Use of standardized test scores as initial screens result in bias against underrepresented in medicine (UIM) students.
UIM students, as a group, have been shown to perform more poorly on standardized tests such as the USMLE.
In Canada, MCCQE exam results are not typically available for PGY1 match candidates, but may be available for some PGY1 applicants as well as PGY3 and PGY4 entry and clinical fellowship applicants. Though there is less data available for the MCCQE and MCCEE and potential bias, selection committees should be aware of this bias with MCAT and USMLE scores.
Problems with using the USMLE for postgraduate program selection are reviewed in articles here, here, and here.
Experiences:
What journey has the applicant traveled to get here?
Consider their family background, where they grew up (eg. urban versus rural), and what opportunities they might have had available to them. Consider, for example, the value of summers working to help fund their education versus unpaid research opportunities that might lead to publications.
Attributes:
Personal and professional characteristics such as communication skills, intellectual curiosity, leadership skills, commitment to marginalized populations and community service, language skills, etc.
Consider resilience and whether the applicant has overcome unique hardships or obstacles.
Academic achievements:
More traditional metrics of academic success, such as standardized test scores, grades, and research publications.
Their file review rubric included:
Medical school grades (0-6 points)
Extracurricular activities and leadership (0-2 points)
Research experience (0-2 points)
Letters of recommendation (0-2 points)
USMLE Steps 1 and 2 (-2-6 points)
Life experiences (0-5 points) assigned at the reviewer's discretion (eg. for military service, or being the first person in one's family to attend post-secondary education)
Recognize implicit bias in clerkship grades and reference letters.

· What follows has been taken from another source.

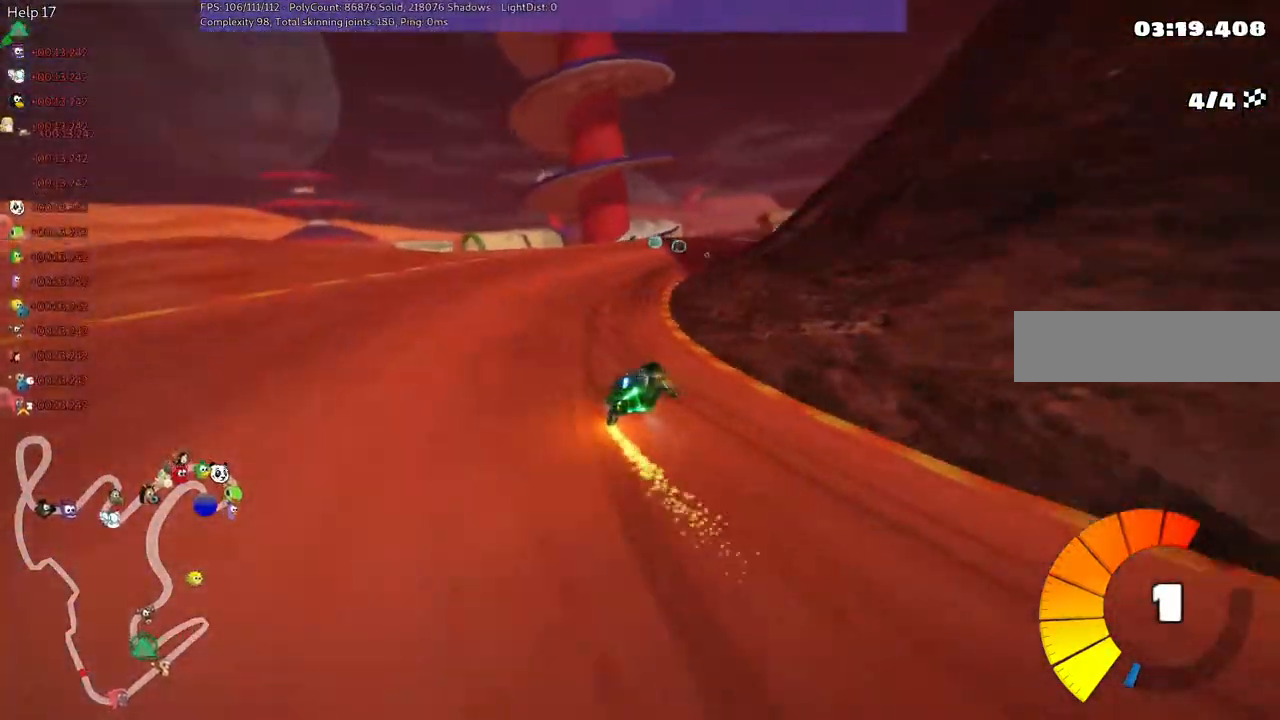
{"keys": ["left", "m", "right", "up"], "events": []}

Medical education research such as here and here show clinical clerkship grades consistently favour non-UIM students. Other studies here and here show narrative evaluations often reflect students' personal attributes rather than performance, and vary significantly by gender and UIM status.
Similar biases exist for reference letters, which are subjective and non-standardized. Gender and race biases have been found in medical education studies reviewing reference letters for residency training in, for example, ophthalmology, radiology, and urology.
Tips for avoiding bias when writing reference letters are available from the University of California San Francisco, University of Arizona, and Northwestern University. Consider putting your reference letter through this gender bias calculator.
A great analogy from Dr. Mireille Norris, geriatrician at Sunnybrook Health Sciences Centre and University of Toronto Faculty Lead of the Black and Indigenous Resident Application and Mentorship Program:
Apply the same critical appraisal skills we apply to medical publications to file review and, if you come across a less positive comment about an applicant, think critically about its validity and supporting evidence
Consider having one selection committee member assigned to all files from a certain medical school, which may help with recognition of implicit bias from reference writers or grades.
Consider anonymizing files for review by having a program administrator redact applicant names and pronouns from files.
Acknowledge that adopting a holistic review process that values experiences and attributes more than traditional selection processes may lead to a need for increased support to help residents succeed academically such as through academic coaching, and that this is OK.